● What is expected
Return every line of the records below with no alteration to any character.

● Entries shown
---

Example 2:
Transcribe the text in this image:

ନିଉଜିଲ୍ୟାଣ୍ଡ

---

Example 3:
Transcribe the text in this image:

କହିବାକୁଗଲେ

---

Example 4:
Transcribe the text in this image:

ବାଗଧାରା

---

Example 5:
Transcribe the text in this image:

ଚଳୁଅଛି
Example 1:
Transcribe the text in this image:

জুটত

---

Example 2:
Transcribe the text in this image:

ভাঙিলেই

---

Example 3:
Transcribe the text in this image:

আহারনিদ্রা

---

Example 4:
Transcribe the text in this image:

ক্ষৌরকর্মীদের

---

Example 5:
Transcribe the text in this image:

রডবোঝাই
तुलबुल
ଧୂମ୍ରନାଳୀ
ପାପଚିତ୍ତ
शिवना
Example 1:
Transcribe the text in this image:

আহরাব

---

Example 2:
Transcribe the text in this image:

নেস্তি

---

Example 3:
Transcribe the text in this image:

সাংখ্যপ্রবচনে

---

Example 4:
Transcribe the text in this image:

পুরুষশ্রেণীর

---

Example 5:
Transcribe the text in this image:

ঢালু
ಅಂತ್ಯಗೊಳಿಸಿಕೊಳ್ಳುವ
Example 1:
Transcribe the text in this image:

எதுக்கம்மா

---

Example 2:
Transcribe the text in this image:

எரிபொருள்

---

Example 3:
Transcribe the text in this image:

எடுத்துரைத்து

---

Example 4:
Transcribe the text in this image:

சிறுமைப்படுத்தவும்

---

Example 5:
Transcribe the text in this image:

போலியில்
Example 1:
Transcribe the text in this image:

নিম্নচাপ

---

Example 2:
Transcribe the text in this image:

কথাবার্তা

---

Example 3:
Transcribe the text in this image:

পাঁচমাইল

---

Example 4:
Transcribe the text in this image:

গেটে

● Response
---

Example 2:
Transcribe the text in this image:

ନିଉଜିଲ୍ୟାଣ୍ଡ

---

Example 3:
Transcribe the text in this image:

କହିବାକୁଗଲେ

---

Example 4:
Transcribe the text in this image:

ବାଗଧାରା

---

Example 5:
Transcribe the text in this image:

ଚଳୁଅଛି
Example 1:
Transcribe the text in this image:

জুটত

---

Example 2:
Transcribe the text in this image:

ভাঙিলেই

---

Example 3:
Transcribe the text in this image:

আহারনিদ্রা

---

Example 4:
Transcribe the text in this image:

ক্ষৌরকর্মীদের

---

Example 5:
Transcribe the text in this image:

রডবোঝাই
तुलबुल
ଧୂମ୍ରନାଳୀ
ପାପଚିତ୍ତ
शिवना
Example 1:
Transcribe the text in this image:

আহরাব

---

Example 2:
Transcribe the text in this image:

নেস্তি

---

Example 3:
Transcribe the text in this image:

সাংখ্যপ্রবচনে

---

Example 4:
Transcribe the text in this image:

পুরুষশ্রেণীর

---

Example 5:
Transcribe the text in this image:

ঢালু
ಅಂತ್ಯಗೊಳಿಸಿಕೊಳ್ಳುವ
Example 1:
Transcribe the text in this image:

எதுக்கம்மா

---

Example 2:
Transcribe the text in this image:

எரிபொருள்

---

Example 3:
Transcribe the text in this image:

எடுத்துரைத்து

---

Example 4:
Transcribe the text in this image:

சிறுமைப்படுத்தவும்

---

Example 5:
Transcribe the text in this image:

போலியில்
Example 1:
Transcribe the text in this image:

নিম্নচাপ

---

Example 2:
Transcribe the text in this image:

কথাবার্তা

---

Example 3:
Transcribe the text in this image:

পাঁচমাইল

---

Example 4:
Transcribe the text in this image:

গেটে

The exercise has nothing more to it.